[Opening DATA SUPPLIED section]

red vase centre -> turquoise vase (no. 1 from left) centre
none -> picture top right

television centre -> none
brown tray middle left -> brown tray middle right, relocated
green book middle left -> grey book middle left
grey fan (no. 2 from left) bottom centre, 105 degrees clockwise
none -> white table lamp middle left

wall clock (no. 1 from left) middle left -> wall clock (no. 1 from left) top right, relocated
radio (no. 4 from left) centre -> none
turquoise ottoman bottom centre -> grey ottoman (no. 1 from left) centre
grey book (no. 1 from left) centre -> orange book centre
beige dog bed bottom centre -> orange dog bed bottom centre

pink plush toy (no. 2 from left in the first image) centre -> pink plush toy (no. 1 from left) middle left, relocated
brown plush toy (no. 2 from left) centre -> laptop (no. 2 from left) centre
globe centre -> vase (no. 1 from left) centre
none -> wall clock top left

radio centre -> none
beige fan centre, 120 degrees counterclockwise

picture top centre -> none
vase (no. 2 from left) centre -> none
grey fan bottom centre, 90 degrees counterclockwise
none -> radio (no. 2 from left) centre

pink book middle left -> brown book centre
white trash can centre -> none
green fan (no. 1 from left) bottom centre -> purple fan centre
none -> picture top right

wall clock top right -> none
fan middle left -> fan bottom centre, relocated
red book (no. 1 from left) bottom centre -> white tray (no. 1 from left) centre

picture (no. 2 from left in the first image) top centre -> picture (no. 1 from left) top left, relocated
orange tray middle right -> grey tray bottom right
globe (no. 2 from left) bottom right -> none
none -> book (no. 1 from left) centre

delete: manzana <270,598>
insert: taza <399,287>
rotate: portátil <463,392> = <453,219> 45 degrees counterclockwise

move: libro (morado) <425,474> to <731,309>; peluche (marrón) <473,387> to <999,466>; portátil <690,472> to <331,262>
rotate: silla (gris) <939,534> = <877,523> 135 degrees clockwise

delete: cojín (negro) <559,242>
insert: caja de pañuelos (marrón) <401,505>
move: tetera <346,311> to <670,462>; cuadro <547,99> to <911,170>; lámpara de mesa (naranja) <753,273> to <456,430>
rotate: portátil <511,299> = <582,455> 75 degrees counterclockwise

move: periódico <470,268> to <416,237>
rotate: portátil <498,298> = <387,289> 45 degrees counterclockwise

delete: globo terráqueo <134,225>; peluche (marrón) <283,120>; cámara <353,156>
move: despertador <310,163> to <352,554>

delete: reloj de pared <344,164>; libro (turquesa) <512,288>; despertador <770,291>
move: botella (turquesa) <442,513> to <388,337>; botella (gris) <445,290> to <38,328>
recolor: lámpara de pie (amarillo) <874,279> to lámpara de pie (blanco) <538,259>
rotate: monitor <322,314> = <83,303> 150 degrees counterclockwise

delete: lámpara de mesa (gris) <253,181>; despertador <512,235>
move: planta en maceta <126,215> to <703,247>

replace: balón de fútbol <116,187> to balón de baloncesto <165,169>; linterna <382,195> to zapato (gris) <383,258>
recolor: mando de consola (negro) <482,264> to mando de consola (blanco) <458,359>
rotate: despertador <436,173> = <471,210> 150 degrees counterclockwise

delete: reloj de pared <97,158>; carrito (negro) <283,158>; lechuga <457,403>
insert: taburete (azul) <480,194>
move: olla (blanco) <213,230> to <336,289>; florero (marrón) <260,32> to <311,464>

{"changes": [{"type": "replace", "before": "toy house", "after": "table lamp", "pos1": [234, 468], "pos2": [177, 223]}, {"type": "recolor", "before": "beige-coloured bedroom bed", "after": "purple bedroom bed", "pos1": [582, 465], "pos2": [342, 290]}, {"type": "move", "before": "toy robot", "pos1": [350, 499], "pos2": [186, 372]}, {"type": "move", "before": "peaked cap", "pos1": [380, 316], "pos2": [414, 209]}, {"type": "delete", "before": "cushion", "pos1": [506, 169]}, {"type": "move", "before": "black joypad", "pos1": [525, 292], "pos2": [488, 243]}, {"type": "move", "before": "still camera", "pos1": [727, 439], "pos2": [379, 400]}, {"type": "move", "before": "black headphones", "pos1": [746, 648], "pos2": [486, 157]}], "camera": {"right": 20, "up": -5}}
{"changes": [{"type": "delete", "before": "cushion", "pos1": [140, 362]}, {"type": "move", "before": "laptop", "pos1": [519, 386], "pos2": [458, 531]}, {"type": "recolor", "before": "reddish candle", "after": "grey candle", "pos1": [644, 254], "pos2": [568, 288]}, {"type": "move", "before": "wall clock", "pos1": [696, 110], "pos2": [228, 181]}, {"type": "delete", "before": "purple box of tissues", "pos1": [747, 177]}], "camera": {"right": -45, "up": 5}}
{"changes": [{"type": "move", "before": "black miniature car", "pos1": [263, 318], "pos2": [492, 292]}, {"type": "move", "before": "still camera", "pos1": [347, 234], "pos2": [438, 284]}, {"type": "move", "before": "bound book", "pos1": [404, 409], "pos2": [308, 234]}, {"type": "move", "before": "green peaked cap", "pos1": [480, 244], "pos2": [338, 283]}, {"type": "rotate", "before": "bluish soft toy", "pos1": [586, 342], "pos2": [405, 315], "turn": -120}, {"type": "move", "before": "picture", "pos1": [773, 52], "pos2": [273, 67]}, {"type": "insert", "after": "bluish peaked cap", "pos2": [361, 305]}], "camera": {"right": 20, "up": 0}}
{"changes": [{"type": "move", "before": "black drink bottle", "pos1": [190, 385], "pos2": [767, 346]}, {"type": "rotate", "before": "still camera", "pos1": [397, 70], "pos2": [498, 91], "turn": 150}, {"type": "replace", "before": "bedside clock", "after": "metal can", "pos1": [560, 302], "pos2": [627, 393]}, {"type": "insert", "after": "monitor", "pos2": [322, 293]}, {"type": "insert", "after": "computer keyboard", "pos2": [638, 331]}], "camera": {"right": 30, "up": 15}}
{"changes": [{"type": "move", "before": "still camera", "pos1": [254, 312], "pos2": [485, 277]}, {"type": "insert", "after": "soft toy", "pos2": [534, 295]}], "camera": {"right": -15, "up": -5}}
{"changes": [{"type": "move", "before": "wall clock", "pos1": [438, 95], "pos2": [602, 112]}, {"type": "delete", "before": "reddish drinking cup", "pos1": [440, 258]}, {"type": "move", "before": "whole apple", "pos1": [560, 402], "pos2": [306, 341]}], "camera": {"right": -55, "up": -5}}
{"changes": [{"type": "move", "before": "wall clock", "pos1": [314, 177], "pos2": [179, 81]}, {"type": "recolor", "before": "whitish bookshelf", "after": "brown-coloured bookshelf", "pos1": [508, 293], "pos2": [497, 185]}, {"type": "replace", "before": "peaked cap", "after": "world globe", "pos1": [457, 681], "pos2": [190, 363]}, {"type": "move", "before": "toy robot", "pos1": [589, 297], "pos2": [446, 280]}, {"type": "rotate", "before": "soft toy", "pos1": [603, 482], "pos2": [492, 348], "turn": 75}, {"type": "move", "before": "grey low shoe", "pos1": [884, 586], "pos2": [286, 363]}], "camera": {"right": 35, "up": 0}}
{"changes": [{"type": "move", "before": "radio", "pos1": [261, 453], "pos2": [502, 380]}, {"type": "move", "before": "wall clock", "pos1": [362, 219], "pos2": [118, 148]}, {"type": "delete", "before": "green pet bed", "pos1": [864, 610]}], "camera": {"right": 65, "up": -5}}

[Closing DATA SUPPLIED section]

▸ WHAT YOU WILL DO
Each line from the beginning of the listing up to the line where "insert: taza <399,287>" appears needs to be given again exactly; please add nothing else.

▸ COMPLETED TASK
red vase centre -> turquoise vase (no. 1 from left) centre
none -> picture top right

television centre -> none
brown tray middle left -> brown tray middle right, relocated
green book middle left -> grey book middle left
grey fan (no. 2 from left) bottom centre, 105 degrees clockwise
none -> white table lamp middle left

wall clock (no. 1 from left) middle left -> wall clock (no. 1 from left) top right, relocated
radio (no. 4 from left) centre -> none
turquoise ottoman bottom centre -> grey ottoman (no. 1 from left) centre
grey book (no. 1 from left) centre -> orange book centre
beige dog bed bottom centre -> orange dog bed bottom centre

pink plush toy (no. 2 from left in the first image) centre -> pink plush toy (no. 1 from left) middle left, relocated
brown plush toy (no. 2 from left) centre -> laptop (no. 2 from left) centre
globe centre -> vase (no. 1 from left) centre
none -> wall clock top left

radio centre -> none
beige fan centre, 120 degrees counterclockwise

picture top centre -> none
vase (no. 2 from left) centre -> none
grey fan bottom centre, 90 degrees counterclockwise
none -> radio (no. 2 from left) centre

pink book middle left -> brown book centre
white trash can centre -> none
green fan (no. 1 from left) bottom centre -> purple fan centre
none -> picture top right

wall clock top right -> none
fan middle left -> fan bottom centre, relocated
red book (no. 1 from left) bottom centre -> white tray (no. 1 from left) centre

picture (no. 2 from left in the first image) top centre -> picture (no. 1 from left) top left, relocated
orange tray middle right -> grey tray bottom right
globe (no. 2 from left) bottom right -> none
none -> book (no. 1 from left) centre

delete: manzana <270,598>
insert: taza <399,287>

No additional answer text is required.